Hari kedua di MBS 1 Tulungagung kami awali lebih dini. Pukul 03.00 dini hari, para santri sudah bersiap untuk sahur bersama. Dalam suasana yang masih gelap dan tenang, kami menikmati hidangan sahur dengan penuh rasa syukur. Setelah itu, kami bersiap menunaikan shalat subuh.
Pagi itu hujan turun tanpa henti. Rintiknya yang lembut menemani langkah kami menuju mushollah ma’had, tempat shalat subuh dilaksanakan. Udara terasa sejuk dan suasana ibadah menjadi semakin khusyuk. Seusai shalat, kami melanjutkan dengan dzikir pagi dan tadarus Al-Qur’an, memulai hari dengan lantunan ayat-ayat suci yang menenangkan hati.
Setelahnya, ada waktu sejenak untuk beristirahat dan membersihkan diri. Tepat pukul 08.00, kegiatan Pondok Ramadan dimulai. Materi hari ini adalah *Implementasi Patriotisme Cinta Tanah Air dalam Ukhuwah Islamiyah dan Thaharah*. Untuk materi pertama, siswa putra dan putri bergabung di Aula Kampus 2. Kebersamaan dalam satu majelis ilmu menghadirkan suasana yang hangat dan penuh semangat belajar.
Memasuki materi thaharah, santri putra kembali ke Kampus 1, sementara siswa putri tetap di tempat. Dalam sesi ini, anak-anak bergabung dengan santri setempat untuk mempraktikkan wudhu dan tayamum. Pembelajaran terasa hidup karena tidak hanya mendengar penjelasan, tetapi juga langsung mempraktikkan dengan bimbingan ustadz dan ustadzah. Kebersamaan ini semakin mempererat ukhuwah di antara kami.

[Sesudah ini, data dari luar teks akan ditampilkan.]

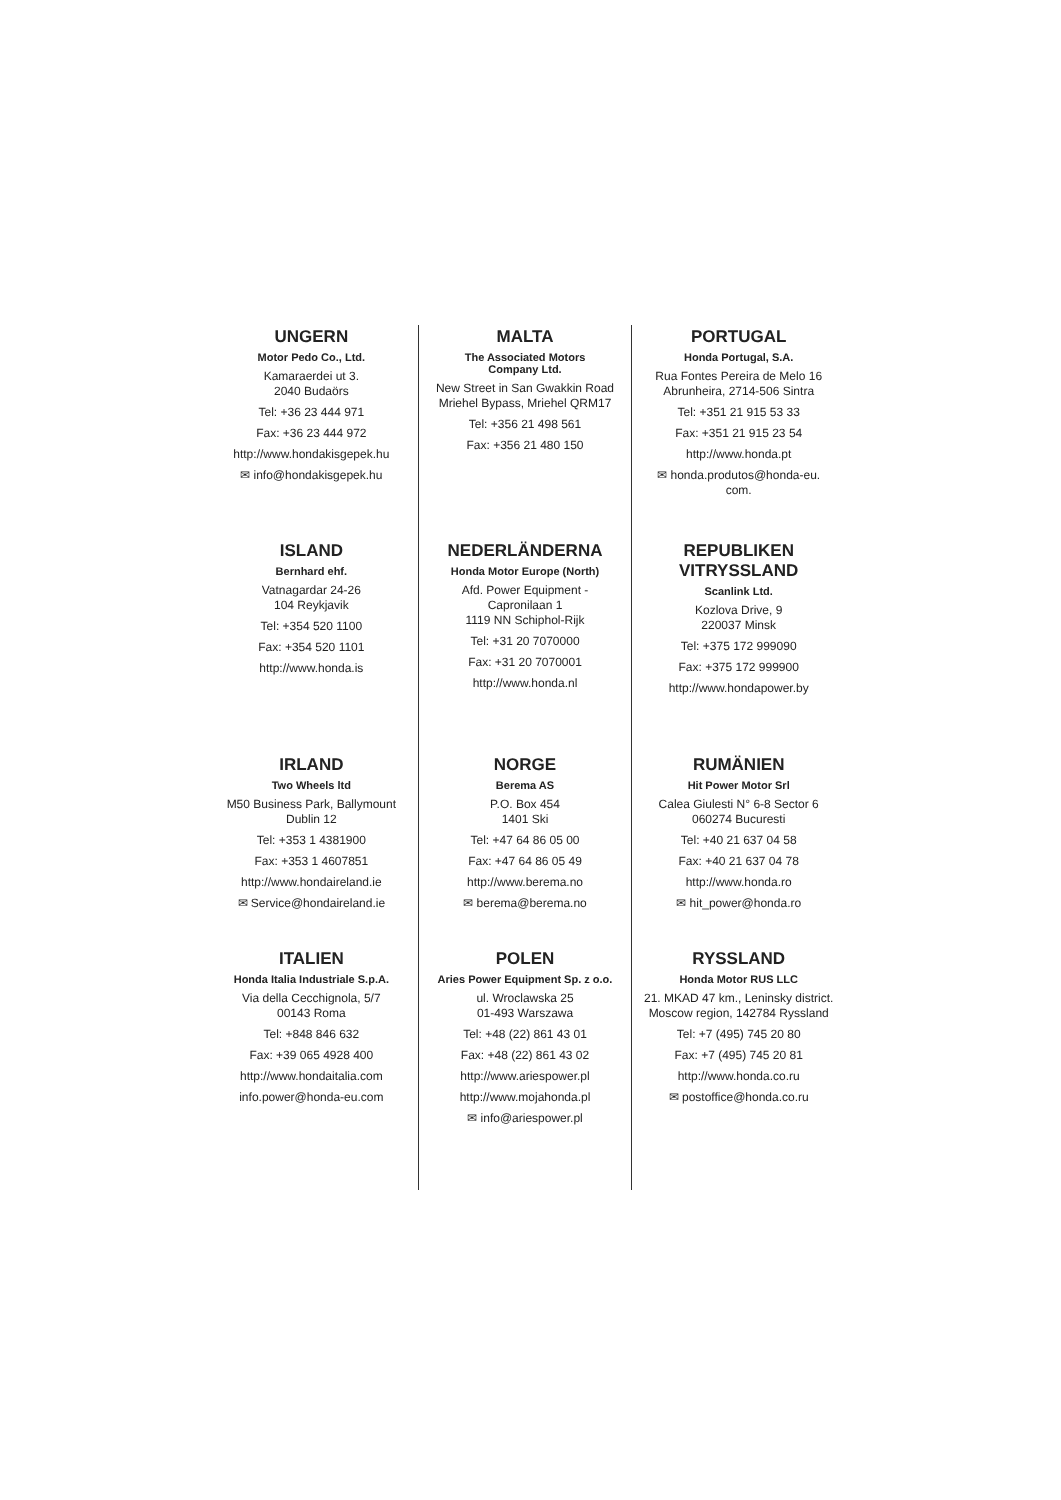UNGERN
Motor Pedo Co., Ltd.
Kamaraerdei ut 3.
2040 Budaörs
Tel: +36 23 444 971
Fax: +36 23 444 972
http://www.hondakisgepek.hu
✉ info@hondakisgepek.hu
ISLAND
Bernhard ehf.
Vatnagardar 24-26
104 Reykjavik
Tel: +354 520 1100
Fax: +354 520 1101
http://www.honda.is
IRLAND
Two Wheels ltd
M50 Business Park, Ballymount
Dublin 12
Tel: +353 1 4381900
Fax: +353 1 4607851
http://www.hondaireland.ie
✉ Service@hondaireland.ie
ITALIEN
Honda Italia Industriale S.p.A.
Via della Cecchignola, 5/7
00143 Roma
Tel: +848 846 632
Fax: +39 065 4928 400
http://www.hondaitalia.com
info.power@honda-eu.com
MALTA
The Associated Motors
Company Ltd.
New Street in San Gwakkin Road
Mriehel Bypass, Mriehel QRM17
Tel: +356 21 498 561
Fax: +356 21 480 150
NEDERLÄNDERNA
Honda Motor Europe (North)
Afd. Power Equipment -
Capronilaan 1
1119 NN Schiphol-Rijk
Tel: +31 20 7070000
Fax: +31 20 7070001
http://www.honda.nl
NORGE
Berema AS
P.O. Box 454
1401 Ski
Tel: +47 64 86 05 00
Fax: +47 64 86 05 49
http://www.berema.no
✉ berema@berema.no
POLEN
Aries Power Equipment Sp. z o.o.
ul. Wroclawska 25
01-493 Warszawa
Tel: +48 (22) 861 43 01
Fax: +48 (22) 861 43 02
http://www.ariespower.pl
http://www.mojahonda.pl
✉ info@ariespower.pl
PORTUGAL
Honda Portugal, S.A.
Rua Fontes Pereira de Melo 16
Abrunheira, 2714-506 Sintra
Tel: +351 21 915 53 33
Fax: +351 21 915 23 54
http://www.honda.pt
✉ honda.produtos@honda-eu.
com.
REPUBLIKEN
VITRYSSLAND
Scanlink Ltd.
Kozlova Drive, 9
220037 Minsk
Tel: +375 172 999090
Fax: +375 172 999900
http://www.hondapower.by
RUMÄNIEN
Hit Power Motor Srl
Calea Giulesti N° 6-8 Sector 6
060274 Bucuresti
Tel: +40 21 637 04 58
Fax: +40 21 637 04 78
http://www.honda.ro
✉ hit_power@honda.ro
RYSSLAND
Honda Motor RUS LLC
21. MKAD 47 km., Leninsky district.
Moscow region, 142784 Ryssland
Tel: +7 (495) 745 20 80
Fax: +7 (495) 745 20 81
http://www.honda.co.ru
✉ postoffice@honda.co.ru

Waktu dzuhur pun tiba. Kami bersiap menunaikan shalat dzuhur berjamaah. Setelah itu, ada waktu istirahat hingga menjelang ashar. Seusai shalat ashar, kami mendapatkan kesempatan satu jam untuk keluar membeli takjil. Alhamdulillah, kali ini kami berjalan kaki bersama menyusuri jalan sekitar pondok. Momen sederhana itu terasa menyenangkan—berjalan bersama, memilih jajanan, dan bercanda ringan dalam kebersamaan.
Pukul 17.00 kami kembali berkumpul di teras lantai satu untuk melantunkan dzikir petang dan tadarus. Berbeda dengan pagi tadi, sore ini hujan telah reda. Suasana terasa lebih cerah, sehingga kami bisa berjalan dan mengantre takjil dengan nyaman. Hari ini kami mendapatkan es dan pukis sebagai menu berbuka. Bahkan, kami juga memperoleh tambahan jajanan dari mbak-mbak pondok, sehingga berbuka puasa terasa semakin istimewa dan melimpah.
Adzan magrib pun berkumandang. Alhamdulillah, kami dapat berbuka dalam keadaan berkecukupan. Rasa syukur memenuhi hati kami. Kegiatan dilanjutkan dengan shalat magrib berjamaah, makan malam, shalat isya, tarawih, halaqah, serta tadarus hingga menjelang waktu istirahat.
Hari kedua ini mengajarkan kami bahwa kebersamaan dalam menuntut ilmu dan beribadah adalah nikmat yang luar biasa. Di tengah rintik hujan maupun cerahnya sore, setiap detik yang kami lalui menjadi bagian dari proses hijrah—belajar memperbaiki diri, memperkuat ukhuwah, dan menanamkan cinta kepada agama serta tanah air.
Semoga langkah kecil di hari kedua ini semakin mengokohkan niat dan hati kami dalam perjalanan Hijrah Ramadhan.